J.S. Bach meets Amy Winehouse

Zu einer musikalisch-literarischen Reise luden junge Musikerinnen und Musiker des Kollegiums Spiritus Sanctus ein (Bild). Die Studierenden des Schwerpunktfachs Musik traten mit einem abwechslungsreichen Programm vors Publikum. Die 35 jungen Menschen scheuten sich nicht, tief in die musikalische Vergangenheit abzutauchen bis hin zu Johann Sebastian Bach, und lustvoll wieder aufzutauchen in der modernen Zeit mit Justin Timberlake und Amy Winehouse. Musik hat immer auch viel mit Literatur zu tun – was mir vor allem beim „Air“ von Bach bewusst wurde, aber auch bei den Songs von Amy Winehouse.

Das „Air“ von Johann Sebastian Bach – im Konzert als krönendes Finale vorgetragen – bewegte mich zutiefst. Das Air ist eine Nebenform der musikalischen Gattung Lied, kann aber auch ein einfaches Instrumentalstück bezeichnen. Wohl das bekannteste Beispiel eines Air findet sich in Bachs Orchestersuite D-Dur BWV 1068. Da schweigen im 2. Satz die Trompeten, Oboen und Pauken. Den liedhaften Satz im 4/4-Takt interpretieren dann Streicher und Basso continuo alleine. Heute wird das Stück häufig für Violine und Klavier nach C-Dur transponiert und nur auf der G-Saite gespielt, was dem Stück auch den Zunamen „Air auf der G-Saite“ gegeben hat. Das Air fehlt heute auf keinem Sampler mit Barockmusik.

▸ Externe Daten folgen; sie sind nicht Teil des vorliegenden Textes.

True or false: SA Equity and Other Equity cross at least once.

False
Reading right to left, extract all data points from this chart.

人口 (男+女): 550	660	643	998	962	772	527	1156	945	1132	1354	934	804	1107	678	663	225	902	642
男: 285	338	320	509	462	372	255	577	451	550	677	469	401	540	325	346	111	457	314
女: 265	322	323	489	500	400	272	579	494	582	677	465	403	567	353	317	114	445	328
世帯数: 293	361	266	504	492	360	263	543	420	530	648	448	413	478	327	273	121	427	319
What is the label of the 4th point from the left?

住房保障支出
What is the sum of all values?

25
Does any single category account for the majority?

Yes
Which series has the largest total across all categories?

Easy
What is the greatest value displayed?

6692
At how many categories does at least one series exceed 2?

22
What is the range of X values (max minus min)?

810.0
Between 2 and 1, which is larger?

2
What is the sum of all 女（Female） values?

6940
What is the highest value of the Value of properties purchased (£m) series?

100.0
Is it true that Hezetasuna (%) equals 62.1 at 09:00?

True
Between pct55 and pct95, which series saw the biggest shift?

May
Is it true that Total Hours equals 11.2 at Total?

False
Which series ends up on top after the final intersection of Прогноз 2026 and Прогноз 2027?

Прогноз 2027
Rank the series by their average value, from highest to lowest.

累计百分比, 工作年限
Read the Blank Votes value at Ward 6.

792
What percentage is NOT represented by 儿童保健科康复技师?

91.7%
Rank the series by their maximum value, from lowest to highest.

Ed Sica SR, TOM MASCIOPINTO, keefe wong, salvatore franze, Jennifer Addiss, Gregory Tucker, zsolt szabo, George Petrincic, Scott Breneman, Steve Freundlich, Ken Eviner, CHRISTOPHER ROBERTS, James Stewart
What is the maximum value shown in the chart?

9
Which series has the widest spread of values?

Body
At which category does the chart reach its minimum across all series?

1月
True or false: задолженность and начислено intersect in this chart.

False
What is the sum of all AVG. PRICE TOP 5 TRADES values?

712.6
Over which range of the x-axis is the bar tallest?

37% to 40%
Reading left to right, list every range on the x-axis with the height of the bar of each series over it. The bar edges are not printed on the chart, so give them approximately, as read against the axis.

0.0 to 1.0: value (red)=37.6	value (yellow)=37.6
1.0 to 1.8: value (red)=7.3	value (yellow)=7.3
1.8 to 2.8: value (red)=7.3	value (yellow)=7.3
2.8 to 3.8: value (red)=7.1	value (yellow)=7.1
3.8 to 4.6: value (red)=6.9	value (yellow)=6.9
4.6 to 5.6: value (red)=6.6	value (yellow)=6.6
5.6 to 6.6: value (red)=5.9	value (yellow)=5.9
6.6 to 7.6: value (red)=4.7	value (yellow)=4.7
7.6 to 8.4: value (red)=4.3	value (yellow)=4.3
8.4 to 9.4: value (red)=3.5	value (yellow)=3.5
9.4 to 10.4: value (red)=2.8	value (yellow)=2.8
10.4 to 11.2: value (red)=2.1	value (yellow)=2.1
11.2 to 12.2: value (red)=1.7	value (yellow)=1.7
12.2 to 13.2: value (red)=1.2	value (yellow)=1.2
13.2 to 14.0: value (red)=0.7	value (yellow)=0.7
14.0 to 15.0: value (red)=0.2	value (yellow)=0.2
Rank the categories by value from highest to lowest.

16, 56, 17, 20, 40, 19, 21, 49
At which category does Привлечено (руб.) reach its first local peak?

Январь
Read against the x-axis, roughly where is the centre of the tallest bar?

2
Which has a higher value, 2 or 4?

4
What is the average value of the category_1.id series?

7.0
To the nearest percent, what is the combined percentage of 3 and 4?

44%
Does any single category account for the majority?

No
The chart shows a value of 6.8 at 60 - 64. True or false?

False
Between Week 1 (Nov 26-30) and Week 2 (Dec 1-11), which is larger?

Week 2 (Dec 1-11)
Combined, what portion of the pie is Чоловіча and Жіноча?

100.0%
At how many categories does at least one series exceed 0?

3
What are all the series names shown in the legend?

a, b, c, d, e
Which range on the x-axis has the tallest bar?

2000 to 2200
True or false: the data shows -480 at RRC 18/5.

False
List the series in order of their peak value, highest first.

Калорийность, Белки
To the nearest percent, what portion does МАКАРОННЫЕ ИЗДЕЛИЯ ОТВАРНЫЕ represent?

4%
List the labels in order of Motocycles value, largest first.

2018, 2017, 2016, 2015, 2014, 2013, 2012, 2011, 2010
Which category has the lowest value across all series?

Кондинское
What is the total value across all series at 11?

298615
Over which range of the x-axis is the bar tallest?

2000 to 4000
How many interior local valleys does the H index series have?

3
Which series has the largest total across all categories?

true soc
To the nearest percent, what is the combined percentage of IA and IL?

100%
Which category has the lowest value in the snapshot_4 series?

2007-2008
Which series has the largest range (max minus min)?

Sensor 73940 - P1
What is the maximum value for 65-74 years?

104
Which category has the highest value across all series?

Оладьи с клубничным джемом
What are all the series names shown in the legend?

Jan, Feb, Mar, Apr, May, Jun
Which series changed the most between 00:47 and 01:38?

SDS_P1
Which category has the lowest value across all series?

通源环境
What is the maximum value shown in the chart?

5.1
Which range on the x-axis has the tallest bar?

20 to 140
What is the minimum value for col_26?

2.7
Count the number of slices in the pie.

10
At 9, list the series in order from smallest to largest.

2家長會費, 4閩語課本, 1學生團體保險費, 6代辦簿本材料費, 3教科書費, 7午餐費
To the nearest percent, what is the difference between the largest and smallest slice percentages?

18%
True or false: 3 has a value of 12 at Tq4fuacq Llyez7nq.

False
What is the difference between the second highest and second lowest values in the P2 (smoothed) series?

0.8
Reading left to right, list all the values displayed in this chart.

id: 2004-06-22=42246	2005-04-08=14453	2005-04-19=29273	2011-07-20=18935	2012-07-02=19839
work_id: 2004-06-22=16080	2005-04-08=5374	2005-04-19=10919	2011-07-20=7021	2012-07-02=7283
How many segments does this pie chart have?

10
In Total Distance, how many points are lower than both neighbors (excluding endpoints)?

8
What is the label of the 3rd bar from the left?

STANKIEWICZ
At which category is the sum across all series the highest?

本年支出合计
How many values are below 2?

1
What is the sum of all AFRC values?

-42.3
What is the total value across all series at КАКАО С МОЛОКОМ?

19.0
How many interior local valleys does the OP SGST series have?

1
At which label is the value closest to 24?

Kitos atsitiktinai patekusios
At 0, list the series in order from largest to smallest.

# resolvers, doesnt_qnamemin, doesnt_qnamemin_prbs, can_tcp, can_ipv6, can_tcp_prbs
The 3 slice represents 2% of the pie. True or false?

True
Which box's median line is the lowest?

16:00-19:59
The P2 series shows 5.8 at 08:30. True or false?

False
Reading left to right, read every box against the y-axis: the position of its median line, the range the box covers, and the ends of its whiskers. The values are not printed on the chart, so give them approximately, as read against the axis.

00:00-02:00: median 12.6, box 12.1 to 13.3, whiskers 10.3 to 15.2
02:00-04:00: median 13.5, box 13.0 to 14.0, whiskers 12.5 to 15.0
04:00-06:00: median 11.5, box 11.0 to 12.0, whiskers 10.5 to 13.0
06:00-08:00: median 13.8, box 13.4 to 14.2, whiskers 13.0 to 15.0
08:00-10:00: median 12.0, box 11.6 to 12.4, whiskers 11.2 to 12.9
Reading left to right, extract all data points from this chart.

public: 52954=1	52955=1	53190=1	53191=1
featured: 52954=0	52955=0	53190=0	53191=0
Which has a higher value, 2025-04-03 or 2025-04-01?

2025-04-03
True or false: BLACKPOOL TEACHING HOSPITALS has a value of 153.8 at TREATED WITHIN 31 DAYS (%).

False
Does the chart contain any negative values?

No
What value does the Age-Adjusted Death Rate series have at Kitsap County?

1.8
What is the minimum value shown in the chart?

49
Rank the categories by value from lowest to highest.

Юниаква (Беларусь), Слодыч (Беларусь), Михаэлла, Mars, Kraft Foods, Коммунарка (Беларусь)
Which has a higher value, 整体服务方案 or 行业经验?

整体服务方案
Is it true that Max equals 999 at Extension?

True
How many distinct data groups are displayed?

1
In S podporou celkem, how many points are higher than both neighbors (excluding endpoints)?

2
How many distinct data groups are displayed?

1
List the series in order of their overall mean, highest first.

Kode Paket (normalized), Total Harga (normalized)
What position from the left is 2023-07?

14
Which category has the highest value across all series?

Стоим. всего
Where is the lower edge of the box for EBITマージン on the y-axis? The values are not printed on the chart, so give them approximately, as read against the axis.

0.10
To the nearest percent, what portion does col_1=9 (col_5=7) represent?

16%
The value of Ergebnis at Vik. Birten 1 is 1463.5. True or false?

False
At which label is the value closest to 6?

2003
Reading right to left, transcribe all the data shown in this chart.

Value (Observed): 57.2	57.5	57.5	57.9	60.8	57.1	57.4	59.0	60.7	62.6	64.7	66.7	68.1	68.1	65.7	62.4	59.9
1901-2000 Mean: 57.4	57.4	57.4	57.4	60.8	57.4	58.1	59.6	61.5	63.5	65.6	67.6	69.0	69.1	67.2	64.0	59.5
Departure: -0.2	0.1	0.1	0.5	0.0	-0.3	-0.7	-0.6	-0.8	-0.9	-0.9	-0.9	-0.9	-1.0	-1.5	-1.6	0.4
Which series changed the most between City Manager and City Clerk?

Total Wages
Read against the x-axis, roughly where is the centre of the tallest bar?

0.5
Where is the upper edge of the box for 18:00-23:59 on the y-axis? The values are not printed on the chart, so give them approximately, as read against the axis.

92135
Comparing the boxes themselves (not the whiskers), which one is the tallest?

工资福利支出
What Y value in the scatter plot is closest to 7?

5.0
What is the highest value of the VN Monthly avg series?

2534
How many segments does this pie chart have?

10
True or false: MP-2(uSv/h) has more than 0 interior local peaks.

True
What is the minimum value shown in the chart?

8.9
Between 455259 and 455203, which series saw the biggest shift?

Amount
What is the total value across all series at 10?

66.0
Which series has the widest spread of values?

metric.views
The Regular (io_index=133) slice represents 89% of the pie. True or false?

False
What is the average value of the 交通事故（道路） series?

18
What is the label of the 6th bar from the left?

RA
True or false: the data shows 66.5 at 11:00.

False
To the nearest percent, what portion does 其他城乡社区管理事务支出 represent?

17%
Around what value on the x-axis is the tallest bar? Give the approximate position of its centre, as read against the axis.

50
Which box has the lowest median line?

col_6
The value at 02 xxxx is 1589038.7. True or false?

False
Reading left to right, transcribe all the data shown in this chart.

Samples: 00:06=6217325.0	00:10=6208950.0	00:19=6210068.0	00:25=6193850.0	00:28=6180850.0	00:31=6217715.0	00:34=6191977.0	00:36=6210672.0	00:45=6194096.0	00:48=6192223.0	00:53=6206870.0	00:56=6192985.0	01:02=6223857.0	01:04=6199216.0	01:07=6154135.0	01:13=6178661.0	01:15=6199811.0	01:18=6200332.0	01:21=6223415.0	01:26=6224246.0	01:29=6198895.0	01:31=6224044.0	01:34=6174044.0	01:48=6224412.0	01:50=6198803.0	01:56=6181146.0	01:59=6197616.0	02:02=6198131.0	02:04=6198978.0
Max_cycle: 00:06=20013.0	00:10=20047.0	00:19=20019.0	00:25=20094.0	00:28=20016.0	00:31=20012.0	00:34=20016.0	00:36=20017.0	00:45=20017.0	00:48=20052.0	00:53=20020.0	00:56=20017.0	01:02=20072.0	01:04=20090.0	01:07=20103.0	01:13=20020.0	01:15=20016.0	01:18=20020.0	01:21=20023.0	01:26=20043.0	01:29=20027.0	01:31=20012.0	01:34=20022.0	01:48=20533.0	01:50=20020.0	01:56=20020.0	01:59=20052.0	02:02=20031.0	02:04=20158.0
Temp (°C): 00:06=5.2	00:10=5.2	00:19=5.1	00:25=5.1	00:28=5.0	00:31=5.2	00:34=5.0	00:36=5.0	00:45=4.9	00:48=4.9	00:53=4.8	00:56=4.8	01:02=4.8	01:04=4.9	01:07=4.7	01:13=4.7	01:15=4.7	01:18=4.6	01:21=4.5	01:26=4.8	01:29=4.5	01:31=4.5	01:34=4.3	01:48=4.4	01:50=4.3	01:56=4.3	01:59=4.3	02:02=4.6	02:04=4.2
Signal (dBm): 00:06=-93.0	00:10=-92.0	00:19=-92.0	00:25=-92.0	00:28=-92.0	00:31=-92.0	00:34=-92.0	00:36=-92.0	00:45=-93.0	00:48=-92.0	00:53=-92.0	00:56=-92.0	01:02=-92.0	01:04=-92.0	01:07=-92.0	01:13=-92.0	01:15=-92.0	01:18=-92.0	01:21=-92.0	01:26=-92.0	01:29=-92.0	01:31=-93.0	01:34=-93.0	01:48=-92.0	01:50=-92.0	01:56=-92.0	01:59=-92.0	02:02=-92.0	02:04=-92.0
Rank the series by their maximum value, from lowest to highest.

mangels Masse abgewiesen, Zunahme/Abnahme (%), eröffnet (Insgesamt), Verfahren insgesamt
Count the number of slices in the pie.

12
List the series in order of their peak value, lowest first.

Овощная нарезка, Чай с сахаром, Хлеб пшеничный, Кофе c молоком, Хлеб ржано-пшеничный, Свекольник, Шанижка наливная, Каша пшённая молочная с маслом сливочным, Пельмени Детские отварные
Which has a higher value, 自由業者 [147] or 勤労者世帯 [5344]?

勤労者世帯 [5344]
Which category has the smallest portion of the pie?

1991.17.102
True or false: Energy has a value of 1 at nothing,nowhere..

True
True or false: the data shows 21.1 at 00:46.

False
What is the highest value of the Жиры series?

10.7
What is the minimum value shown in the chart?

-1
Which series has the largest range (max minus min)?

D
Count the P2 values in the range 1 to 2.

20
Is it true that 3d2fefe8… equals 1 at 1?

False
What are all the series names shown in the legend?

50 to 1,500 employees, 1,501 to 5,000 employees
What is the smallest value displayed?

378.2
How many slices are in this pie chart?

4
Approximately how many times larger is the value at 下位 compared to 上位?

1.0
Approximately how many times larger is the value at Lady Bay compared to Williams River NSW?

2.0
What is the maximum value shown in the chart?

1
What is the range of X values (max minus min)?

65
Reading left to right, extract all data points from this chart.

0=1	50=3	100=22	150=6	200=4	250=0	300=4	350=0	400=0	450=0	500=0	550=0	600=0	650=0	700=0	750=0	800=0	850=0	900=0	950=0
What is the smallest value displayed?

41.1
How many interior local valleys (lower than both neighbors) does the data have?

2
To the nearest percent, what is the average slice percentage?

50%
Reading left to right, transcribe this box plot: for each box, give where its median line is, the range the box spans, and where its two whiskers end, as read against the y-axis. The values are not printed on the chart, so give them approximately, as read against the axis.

Die Musikerinnen und Musiker des Kollegiums Spiritus Sanctus interpretierten das Stück lautmalerisch im Chor. Nun ist ja „Lautmalerei“ eher ein literarischer Begriff. Ich bin der Meinung, dass das Air von Bach gerade dem Fehlen von Worten seine Überzeitlichkeit verdankt. Wer als Chor-Sänger die – für heutige Ohren – unsäglichen Barocktexte liest, hört und singt, der weiss, was ich meine. Viele dieser Texte, die in der Zeit zwischen 1700 und 1800 entstanden sind, wirken heute allzu überladen, geziert und pompös. Auf nur eine Silbe oder auf nur einen Laut gesungen, schwingt das „Air“ besinnlich und ruhig durch den Raum. Es soll bewusst in Lento (d.h. langsam) gespielt werden, und die Dynamik soll ein pp. sein. So entsteht der Eindruck eines Chorals. Ohne Worte, nur mit einer flächigen Melodieführung, erhält das Stück einen schwebenden Charakter. Handelt es sich dabei um Literatur?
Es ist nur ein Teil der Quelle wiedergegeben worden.